Industry observers say the strategy is deliberate. By encouraging developers abroad to build applications on Chinese models, companies aim to embed their technology deeply into foreign digital ecosystems, creating long-term dependence similar to how Android spread globally in its early years.
While benchmark scores dominate headlines, Chinese tech firms are increasingly focused on something else: user growth and platform integration.
Rather than competing solely on raw model performance, companies like Tencent, Alibaba, ByteDance, and Baidu are weaving AI directly into their existing consumer ecosystems, from messaging and payments to shopping and entertainment.
Tencent, which operates WeChat alongside major gaming and video platforms, recently announced plans to distribute 1 billion yuan (about $140 million) in cash rewards through its Yuanbao AI chatbot during the Lunar New Year period. The campaign mirrors earlier “digital red envelope” promotions that helped WeChat become one of China’s dominant mobile payment platforms more than a decade ago.

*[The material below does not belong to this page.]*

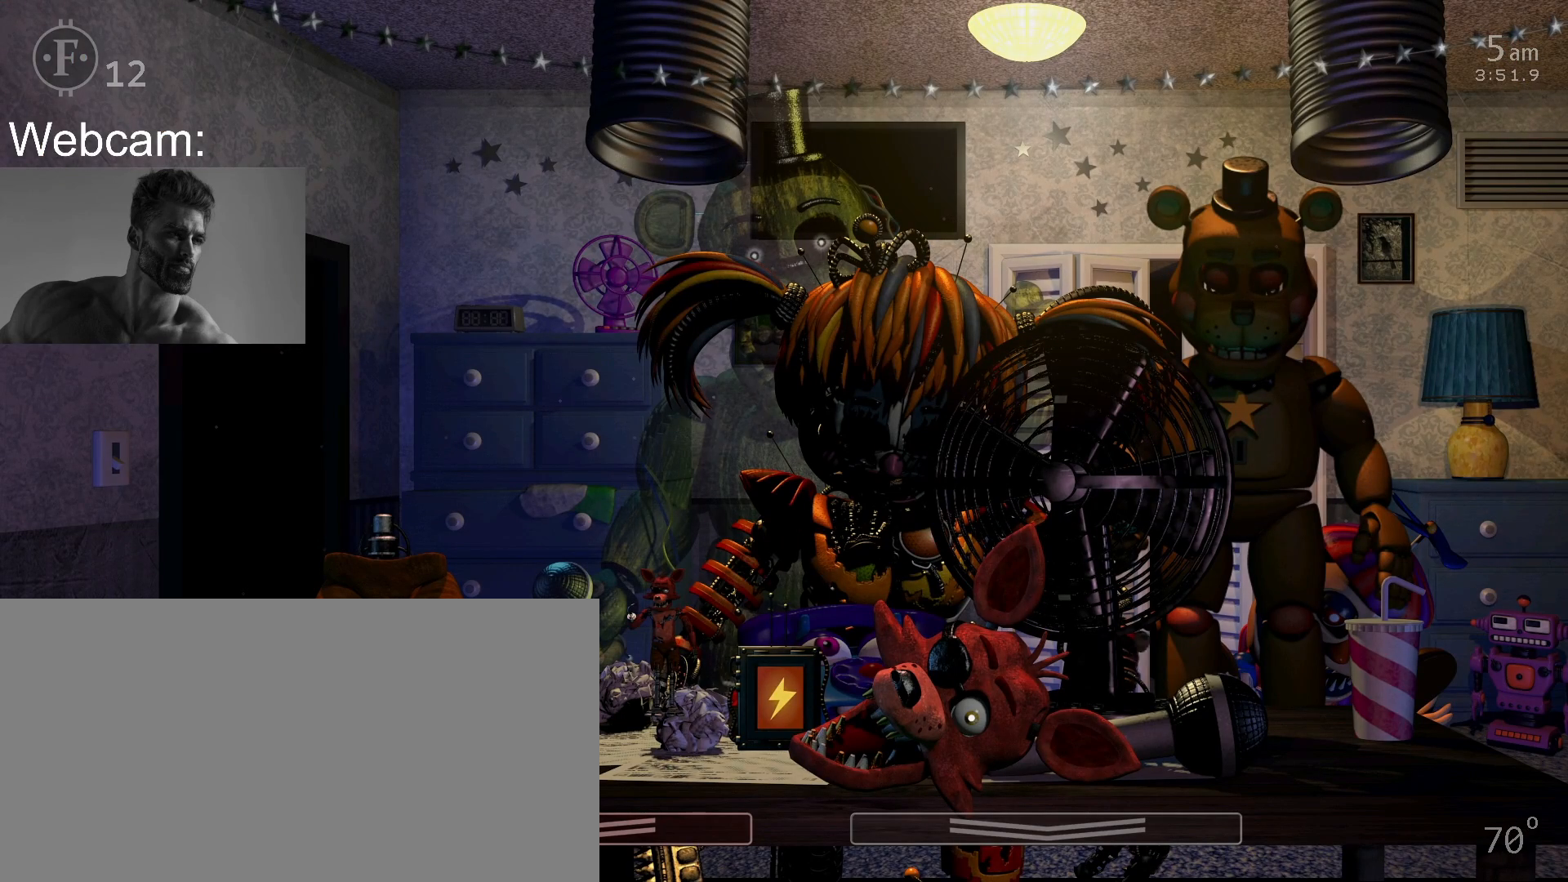
{"keys": [], "mouse": [], "events": []}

ByteDance and Baidu are running similar holiday-driven incentives to retain users on their AI apps. Alibaba has taken integration even further by upgrading its Qwen application so users can shop on Taobao, order food, and complete payments without leaving the chatbot interface. Qwen now reports more than 100 million monthly active users, a figure that continues to climb as AI becomes embedded into everyday digital habits.
Equity analysts note that this tight integration could unlock new revenue streams. The logic is simple: the more users rely on AI assistants, the more likely they are to transact within the same ecosystem, helping companies offset the high costs of training and operating large models.
Unlike many U.S. companies that prioritize technical leadership and premium enterprise contracts, Chinese firms are largely competing for user traffic at scale. The goal is to capture hundreds of millions of consumers first, then monetize later through commerce, advertising, and digital services.
This traffic-first strategy reflects China’s broader internet playbook, where dominance is built by embedding services into daily life rather than charging upfront for advanced capabilities.
With massive domestic platforms already in place and growing traction in overseas markets, Chinese AI companies are positioning themselves not just as model developers, but as ecosystem architects.
One year after DeepSeek disrupted expectations, China’s AI sector is no longer playing catch-up. Instead, it is executing a distinct strategy built on speed, affordability, and integration — reshaping the global AI landscape in ways that extend far beyond benchmark charts.